Dear GOD... thank you for Men's Warehouse and their really reasonable suit rentals. Thank you also for the tactful women that work there. They are very patient while measuring totally embarrassed 7 year old boys' inseams. Maybe try to convince them to drop the late fees though. They don't seem to have much compassion even when customers have really great reasons why they returned their suit 2 days late.


Dear GOD... Thank You for little boys who are willing to learn all their prayers for first communion. Hail Mary, Guardian Angel, Lord's Prayer, Sign Of The Cross and Act Of Contrition. This was alot of work. Thank you for the long van rides and bad traffic on the way to religion classes that gave us the opportunity to practice all these prayers. Thank You also for eavesdropping little brothers that have no doubt absorbed some of these prayers as well.




Dear GOD... Thank You for little boys that sleep during mass and grandmas that like to hold them. Thank you for the fairly unexciting church music and the slightly off key children's choir that lulls these little boys to sleep.



Dear GOD... Thank You for providing the front pew for us so that Finn has the entire church audience to entertain.
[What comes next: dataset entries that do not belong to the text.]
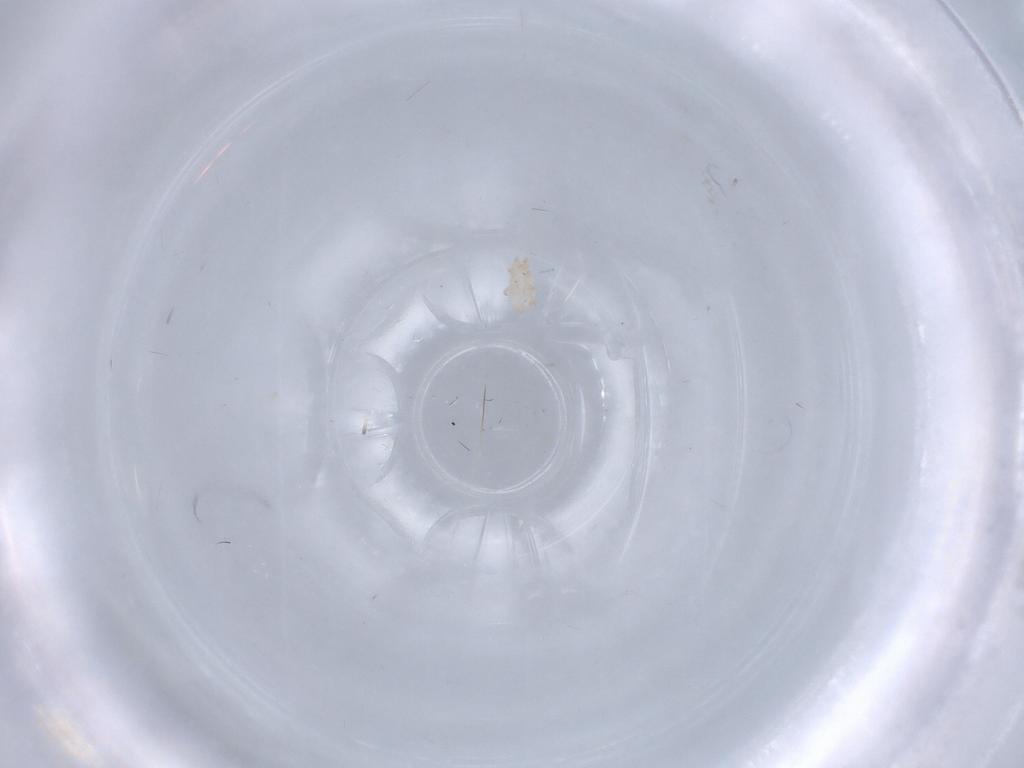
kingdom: Animalia
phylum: Arthropoda
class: Arachnida
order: Mesostigmata
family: Digamasellidae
Thank you for putting all of the perfectly behaving children all the way on the other side of the church so I don't have to watch them sitting there like perfect little old ladies and feel like a bad mom. Thank You for sitting me near the squealing babies and toy throwing toddlers so I feel like I'm average.



Dear GOD... Thank You for grandmas and their purses and all the fun things they keep in their purses. Thank you for granting these grandmas the patience to let rambunctious little boys wear their glasses.
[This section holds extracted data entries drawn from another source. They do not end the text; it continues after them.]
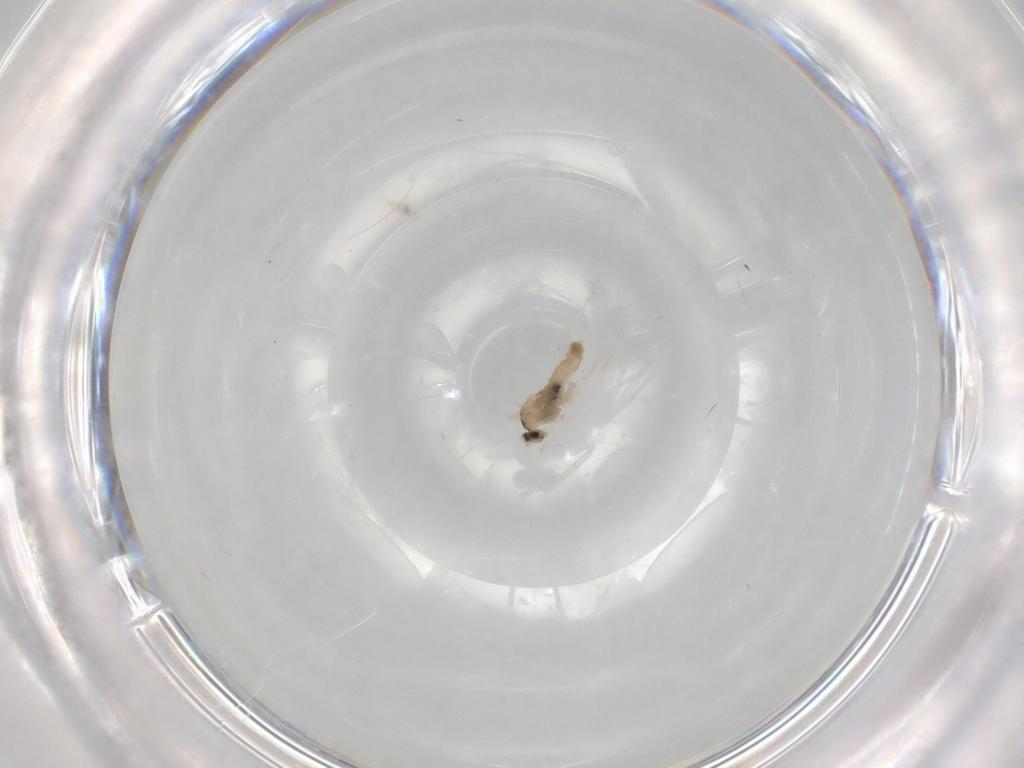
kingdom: Animalia
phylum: Arthropoda
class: Insecta
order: Diptera
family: Cecidomyiidae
Dear GOD... Thank You for inspiring holy people to lead our children down your path. Thank You for providing some of these people a sense of humor. This sense of humor helps keep us awake during long homilies. Thank you also for providing a select few priests with a good internal clock, for the record, it's always appreciated when mass ends on time.



Dear GOD... Thank You for these little moments of grace within a tornadoes of boyness. Thank You also for really fast digital cameras that can catch these moments.



Dear GOD... Thank You for teaching me to pick my battles and forgive... When the cake decorator boy at Publix spells Gavin's name G-A-B-I-N, thinks communion has only one m and chooses a girly cake design... Thank you GOD for giving me the grace to give my best smile of approval when cake boy proudly shows me his creation. And finally Thank You for convincing the cake boy that his true passion is cakes and not tattoos!